Anomalous heat flow and geoid across the Cape Verde Rise: evidence for dynamic support from a thermal plume in the mantle

TLDR: In this paper, the authors describe results from 200 heat flow measurements across the Cape Verde Rise in the North Atlantic and show that the heat flow through normal, 125 Myr-old crust is 45.5 ± 3.4mWm-2, close to the prediction for a lithospheric plate model.

Abstract: Summary. We describe results from 200 heat flow measurements across the Cape Verde Rise in the North Atlantic. They show that the heat flow through normal, 125 Myr-old crust is 45.5 ± 3.4mWm-2, close to the prediction for a lithospheric plate model. Heat flow increases towards the centre of the Rise, reaching a maximum of 16 ± 4 mW m-2 above the normal oceanic value.
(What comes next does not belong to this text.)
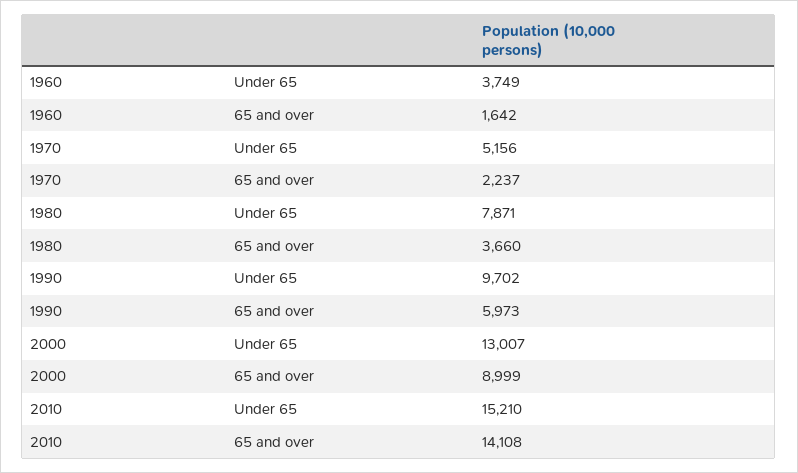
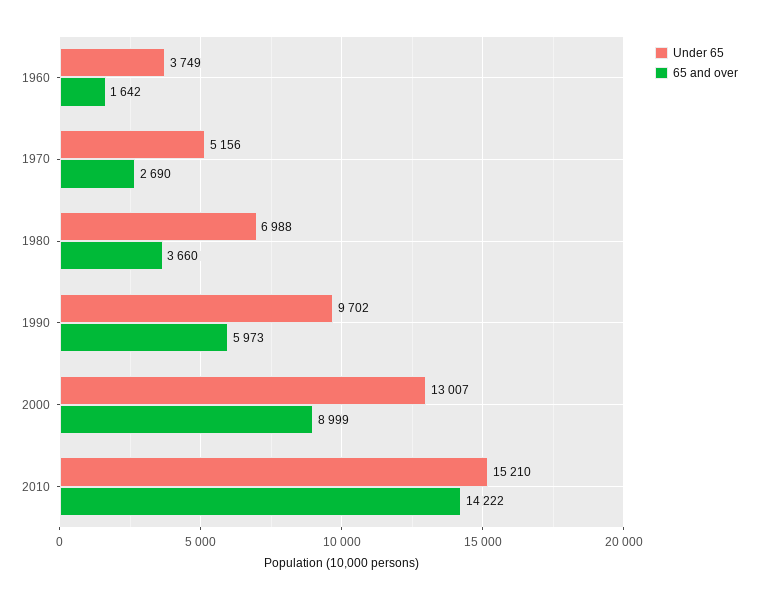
65 and over, 1970: 2237 -> 2690
Under 65, 1980: 7871 -> 6988
65 and over, 2010: 14108 -> 14222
The concommitant geoid anomaly at the centre of the Rise is 7.6 ± 0.3 m and the depth anomaly is 1900 ± 200 m. The anomalous heat flow, geoid and bathymetric values are used to constrain a variety of theoretical models of hot spot mechanisms. Lithospheric reheating models alone, whether involving transient or sustained thinning of the lithosphere, fail to model the broad heat flow anomaly and the long duration of uplift and volcanism observed on the Cape Verde Rise. Axisymmetric convection models provide a better fit to the observed data, and suggest that the swell is a consequence primarily of dynamic uplift generated by an ascending thermal plume in the underlying mantle. Uplift caused by expansion of the solid lithosphere is of smaller importance. The observed geoid, bathymetry and heat flow anomalies are reproduced well using convection models with upper mantle viscosities of 2-4 times 1020 Pa s and a coefficient of thermal expansion in the range 2.0 - 2.5 times 10-5 K-1. The effect of melting in the ascending plume is to buffer the heat flow anomalies. In the case of the Cape Verde Rise, partial melting is minimal, but its effect on other hotspots will be to limit observed heat flow anomalies at the surface to less than 20-25 mW m-2.